■ **PROBLEM STATEMENT**
Among the entries below, find the line with "7: (836, 166)", then quote it and each following line up to and including the line with "39: (830, 277)", and nothing else.

*** Opening of RECORDED DATA ***

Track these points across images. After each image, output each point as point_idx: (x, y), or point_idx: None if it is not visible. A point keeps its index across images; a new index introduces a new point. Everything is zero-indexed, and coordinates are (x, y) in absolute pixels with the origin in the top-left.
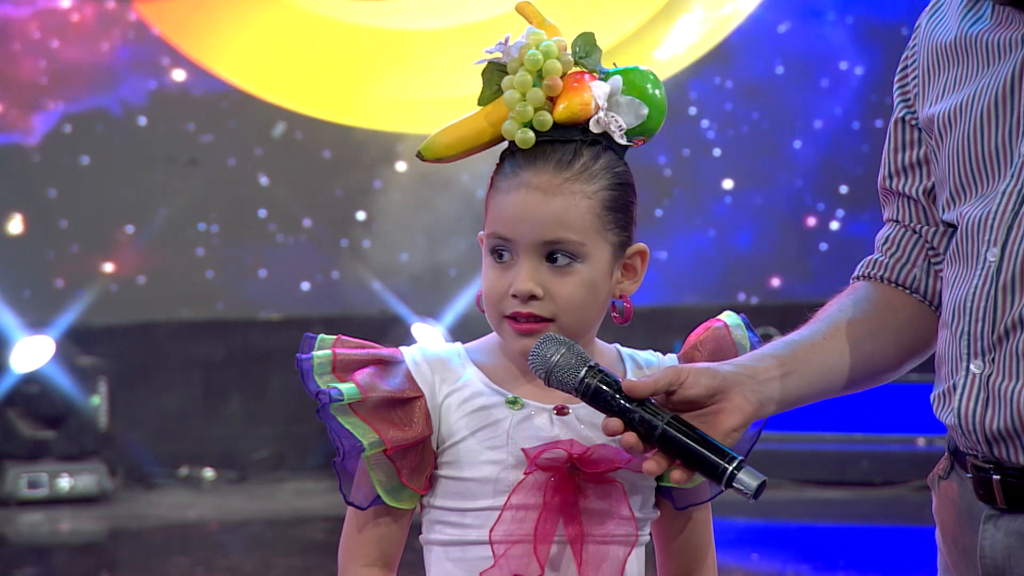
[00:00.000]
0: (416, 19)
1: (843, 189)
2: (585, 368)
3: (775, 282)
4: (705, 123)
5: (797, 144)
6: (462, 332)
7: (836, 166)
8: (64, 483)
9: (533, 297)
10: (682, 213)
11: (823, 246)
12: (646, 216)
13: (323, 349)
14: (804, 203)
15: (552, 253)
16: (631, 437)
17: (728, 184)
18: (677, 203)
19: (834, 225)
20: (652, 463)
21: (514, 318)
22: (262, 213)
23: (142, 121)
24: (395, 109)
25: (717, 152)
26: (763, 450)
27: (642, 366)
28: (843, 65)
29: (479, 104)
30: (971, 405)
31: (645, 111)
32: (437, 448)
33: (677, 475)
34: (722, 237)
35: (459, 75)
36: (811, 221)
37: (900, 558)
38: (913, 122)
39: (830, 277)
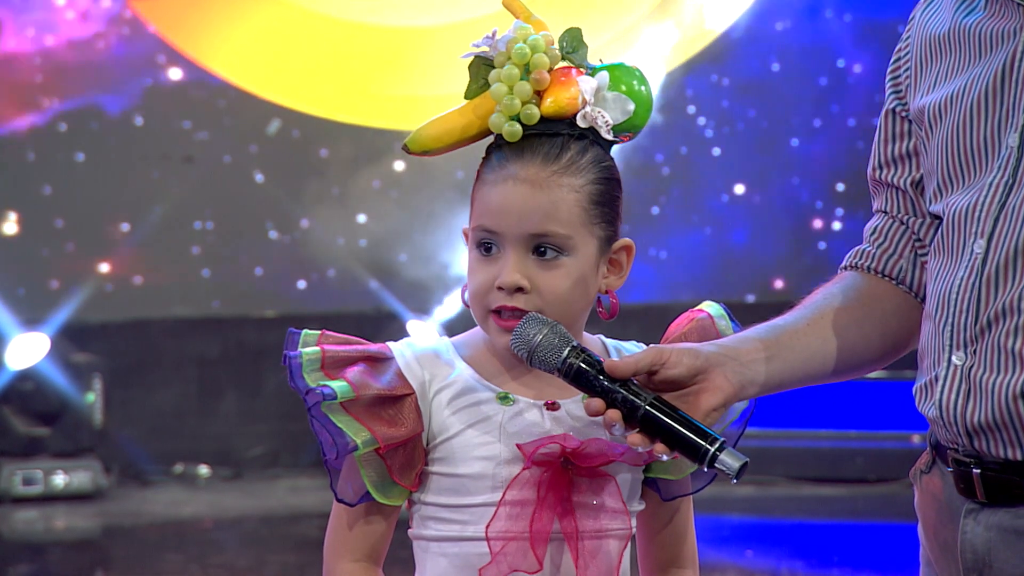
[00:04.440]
0: (411, 16)
1: (840, 187)
2: (568, 348)
3: (771, 280)
4: (702, 121)
5: (794, 142)
6: (457, 329)
7: (834, 164)
8: (59, 480)
9: (519, 290)
10: (679, 211)
11: (820, 244)
12: (643, 213)
13: (308, 345)
14: (801, 201)
15: (539, 246)
16: (614, 414)
17: (725, 181)
18: (674, 200)
19: (832, 223)
20: (637, 436)
21: (499, 313)
22: (257, 210)
23: (137, 118)
24: (391, 106)
25: (715, 150)
26: (758, 447)
27: (625, 355)
28: (840, 63)
29: (466, 98)
30: (952, 397)
31: (631, 107)
32: (427, 445)
33: (660, 448)
34: (718, 234)
35: (455, 72)
36: (808, 219)
37: (894, 554)
38: (904, 114)
39: (827, 274)
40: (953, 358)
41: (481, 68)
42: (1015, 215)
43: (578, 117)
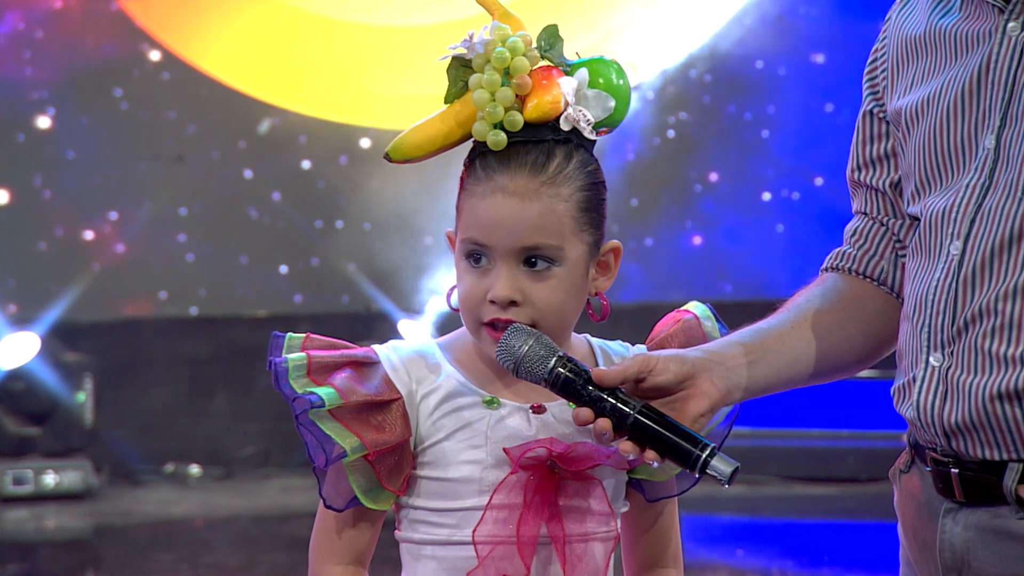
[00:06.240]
0: (403, 16)
1: (818, 181)
2: (554, 358)
3: (760, 278)
4: (685, 117)
5: (779, 137)
6: (448, 328)
7: (818, 159)
8: (49, 480)
9: (512, 303)
10: (666, 209)
11: (805, 241)
12: (632, 212)
13: (293, 350)
14: (790, 199)
15: (530, 258)
16: (605, 423)
17: (713, 178)
18: (662, 199)
19: (820, 220)
20: (628, 444)
21: (492, 325)
22: (248, 210)
23: (128, 117)
24: (384, 105)
25: (699, 146)
26: (750, 446)
27: (611, 355)
28: (819, 58)
29: (446, 102)
30: (930, 398)
31: (612, 103)
32: (415, 449)
33: (650, 455)
34: (707, 232)
35: (445, 72)
36: (798, 217)
37: (885, 554)
38: (881, 115)
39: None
40: (930, 359)
41: (459, 70)
42: (991, 217)
43: (561, 119)
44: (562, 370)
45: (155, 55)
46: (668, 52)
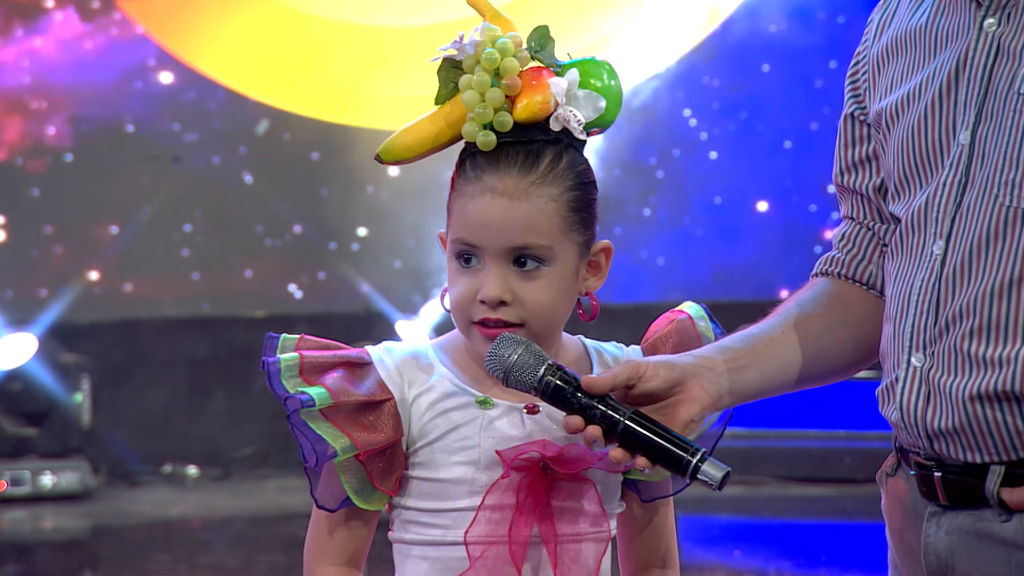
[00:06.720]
0: (402, 16)
1: (831, 188)
2: (544, 366)
3: (761, 280)
4: (694, 123)
5: (787, 144)
6: (446, 329)
7: (825, 165)
8: (47, 480)
9: (502, 303)
10: (669, 212)
11: (808, 244)
12: (633, 214)
13: (287, 351)
14: (792, 202)
15: (520, 258)
16: (595, 430)
17: (716, 182)
18: (664, 202)
19: (821, 224)
20: (619, 451)
21: (483, 323)
22: (246, 211)
23: (126, 119)
24: (381, 106)
25: (705, 151)
26: (746, 447)
27: (606, 356)
28: (833, 64)
29: (436, 103)
30: (913, 399)
31: (603, 104)
32: (407, 449)
33: (641, 462)
34: (708, 235)
35: None
36: (799, 220)
37: (882, 554)
38: (862, 118)
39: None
40: (912, 359)
41: (450, 71)
42: (970, 214)
43: (551, 120)
44: (552, 378)
45: (155, 56)
46: (667, 55)
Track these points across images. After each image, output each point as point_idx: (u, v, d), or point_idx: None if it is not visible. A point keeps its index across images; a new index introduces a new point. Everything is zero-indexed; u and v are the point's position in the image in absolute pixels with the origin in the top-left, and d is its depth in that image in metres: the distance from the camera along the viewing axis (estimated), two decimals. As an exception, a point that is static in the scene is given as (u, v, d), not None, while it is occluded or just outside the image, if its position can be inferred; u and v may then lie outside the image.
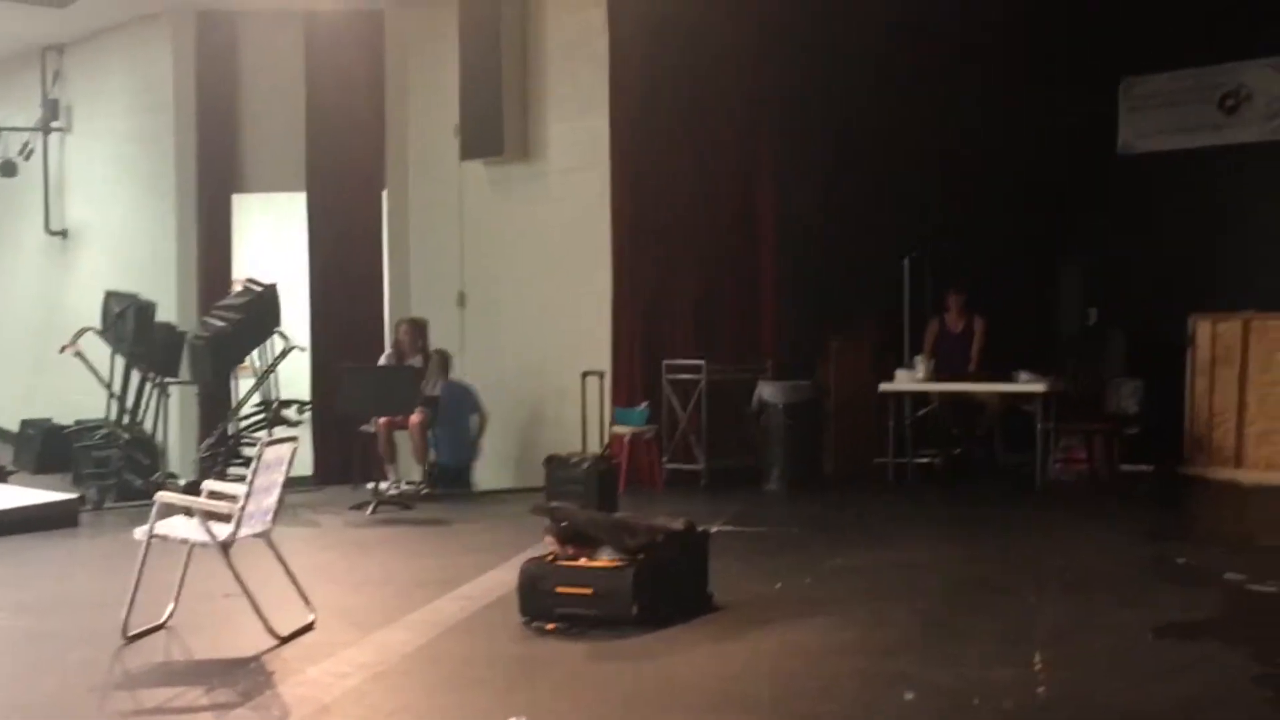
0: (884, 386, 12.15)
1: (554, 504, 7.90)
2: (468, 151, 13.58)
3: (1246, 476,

*** Close of RECORDED DATA ***

■ **WORKED SOLUTION**
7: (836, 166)
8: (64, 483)
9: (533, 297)
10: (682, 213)
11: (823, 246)
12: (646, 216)
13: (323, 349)
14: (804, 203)
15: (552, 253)
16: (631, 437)
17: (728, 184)
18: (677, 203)
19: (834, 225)
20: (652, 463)
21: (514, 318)
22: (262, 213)
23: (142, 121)
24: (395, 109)
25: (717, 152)
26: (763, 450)
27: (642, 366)
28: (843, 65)
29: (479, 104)
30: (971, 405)
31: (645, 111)
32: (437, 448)
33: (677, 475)
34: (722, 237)
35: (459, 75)
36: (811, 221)
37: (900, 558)
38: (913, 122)
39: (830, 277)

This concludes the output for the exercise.